Department of Pulmonary Diseases, Gulhane Medical Faculty, Ankara.
Ther Clin Risk Manag. 2012;8:369-72. doi: 10.2147/TCRM.S31752. Epub 2012 Aug 27.
The results of sputum culture for Mycobacterium tuberculosis must be awaited in most cases, which delays the start of treatment in patients with sputum smear-negative pulmonary tuberculosis. We investigated whether plasma chitotriosidase activity is a strong marker for early diagnosis of tuberculosis in patients for whom a bacillus smear is negative and tuberculosis culture is positive.
Clinical, radiological, and laboratory features were evaluated in 75 patients, 17 of whom were diagnosed as having active tuberculosis by negative acid-fast bacillus smear and positive culture, 38 as having sequel tuberculosis which was radiologically and microbiologically negative, and 20 who served as healthy controls. Serum chitotriosidase activity levels were measured in both cases and controls.
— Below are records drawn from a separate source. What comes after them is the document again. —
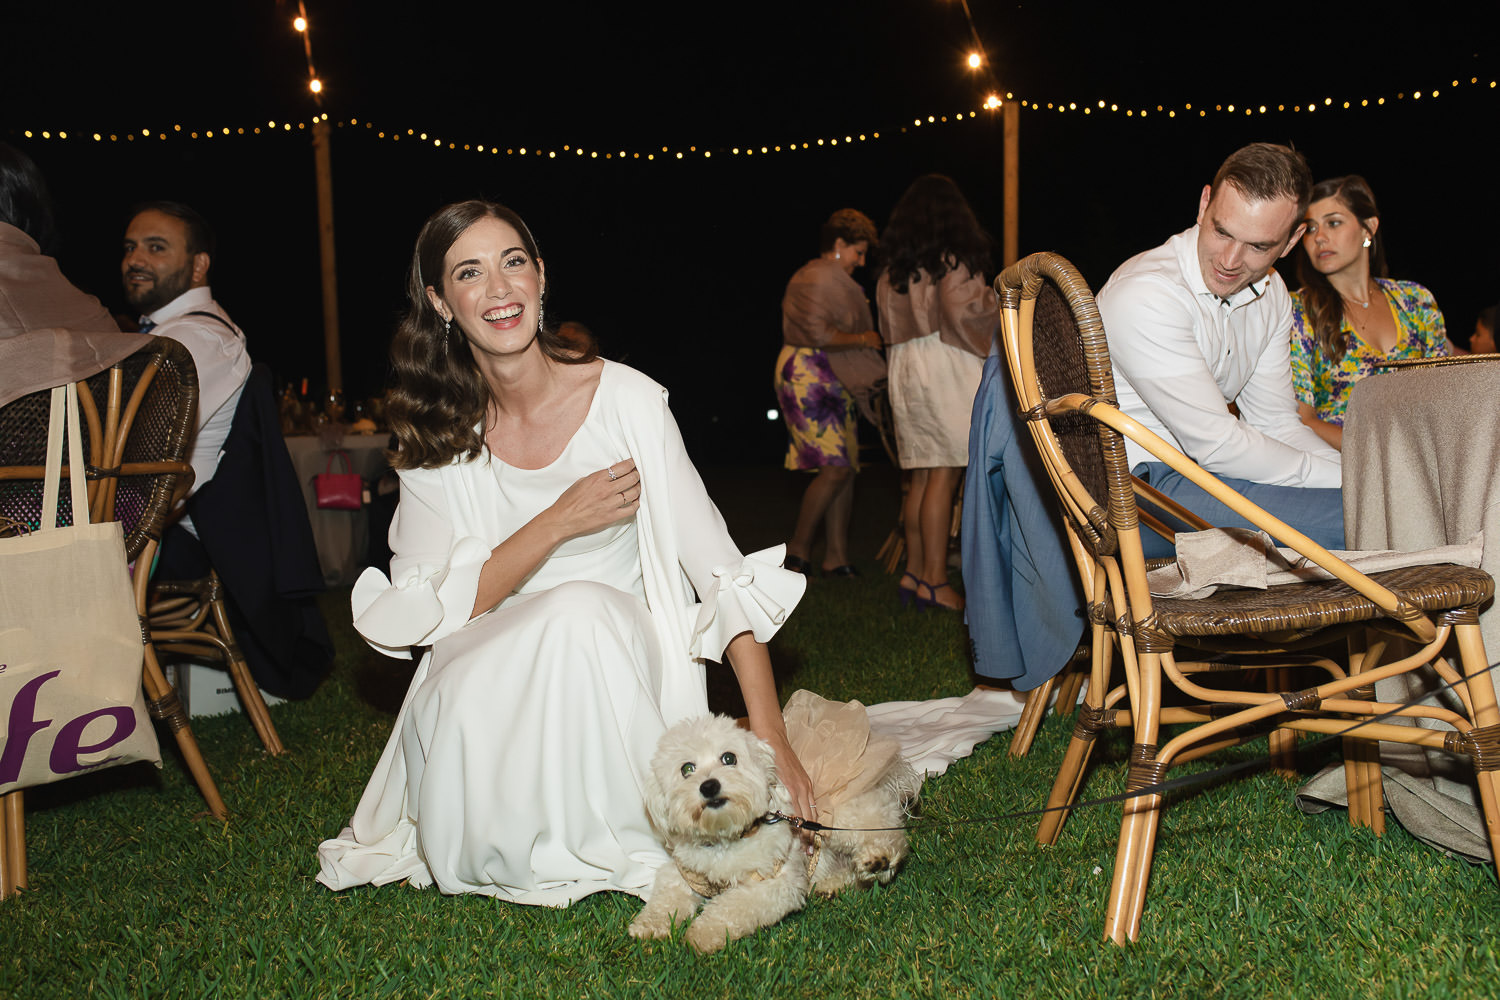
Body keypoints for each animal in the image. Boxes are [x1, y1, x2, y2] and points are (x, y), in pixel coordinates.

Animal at [630, 704, 918, 953]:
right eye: (687, 769)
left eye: (729, 758)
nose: (709, 786)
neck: (728, 836)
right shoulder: (684, 873)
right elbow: (666, 896)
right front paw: (648, 925)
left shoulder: (774, 883)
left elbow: (731, 906)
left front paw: (702, 933)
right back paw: (832, 884)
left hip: (845, 819)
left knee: (889, 835)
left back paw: (879, 859)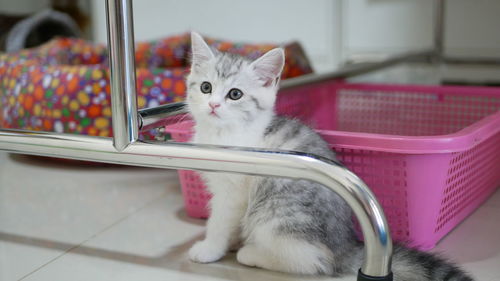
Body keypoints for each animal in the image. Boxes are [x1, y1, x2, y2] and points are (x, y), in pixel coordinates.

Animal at [185, 31, 472, 280]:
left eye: (235, 94)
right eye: (206, 87)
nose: (213, 105)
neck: (224, 133)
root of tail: (346, 245)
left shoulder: (233, 190)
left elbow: (220, 221)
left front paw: (210, 248)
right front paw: (229, 242)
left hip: (275, 215)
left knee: (314, 261)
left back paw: (253, 254)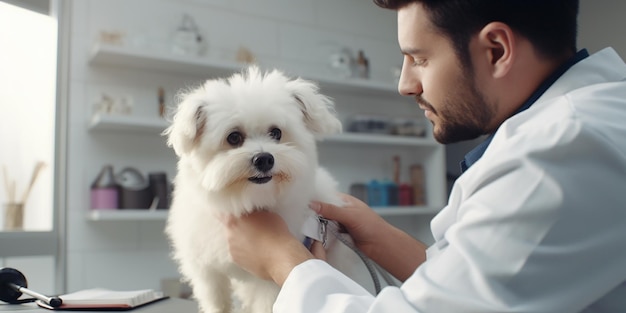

The mean age of the cases with active pulmonary tuberculosis, cases with sequel lesions, and controls was 23 ± 2.4 years, 22 ± 1.7 years, and 24 ± 2.1 years, respectively. Serum chitotriosidase levels were 68.05 ± 72.61 nmol/hour/mL in smear-negative, culture-positive pulmonary tuberculosis cases (Group A) and 29.73 ± 20.55 nmol/hour/mL in smear-negative, culture-negative sequel pulmonary tuberculosis cases (Group B). Serum chitotriosidase levels from patients in Group A were significantly higher than in Group B and Group C. There was no statistically significant difference in serum chitotriosidase levels between cases with sequel pulmonary tuberculosis (Group B, smear-negative, culture-negative) and healthy controls (Group C).
In patients with active tuberculosis and a negative sputum smear for acid-fast bacillus, plasma chitotriosidase activity seems to be a strong marker for diagnosis of active disease which can be used while awaiting culture results.
在大多数情况下,都需要等待结核分枝杆菌痰培养的结果,这会延迟痰涂片阴性肺结核患者的治疗开始时间。我们研究了血浆壳聚糖酶活性是否是结核分枝杆菌培养阳性而痰涂片阴性的患者早期诊断结核病的一个强有力的标志物。
评估了 75 例患者的临床、放射学和实验室特征,其中 17 例被诊断为活动性肺结核(抗酸杆菌涂片阴性和培养阳性),38 例为继发肺结核(放射学和微生物学均为阴性),20 例为健康对照。在病例和对照组中均测量了血清壳聚糖酶活性水平。
活动性肺结核、继发病变和对照组的病例的平均年龄分别为 23 ± 2.4 岁、22 ± 1.7 岁和 24 ± 2.1 岁。抗酸杆菌涂片阴性、培养阳性的肺结核病例(A 组)的血清壳聚糖酶水平为 68.05 ± 72.61 nmol/hour/mL,抗酸杆菌涂片阴性、培养阴性的肺结核继发病变病例(B 组)为 29.73 ± 20.55 nmol/hour/mL。A 组患者的血清壳聚糖酶水平明显高于 B 组和 C 组。继发肺结核(B 组,抗酸杆菌涂片阴性、培养阴性)病例的血清壳聚糖酶水平与健康对照组(C 组)之间无统计学差异。
在活动性肺结核且抗酸杆菌痰涂片阴性的患者中,血浆壳聚糖酶活性似乎是诊断活动性疾病的一个强有力的标志物,可在等待培养结果的同时使用。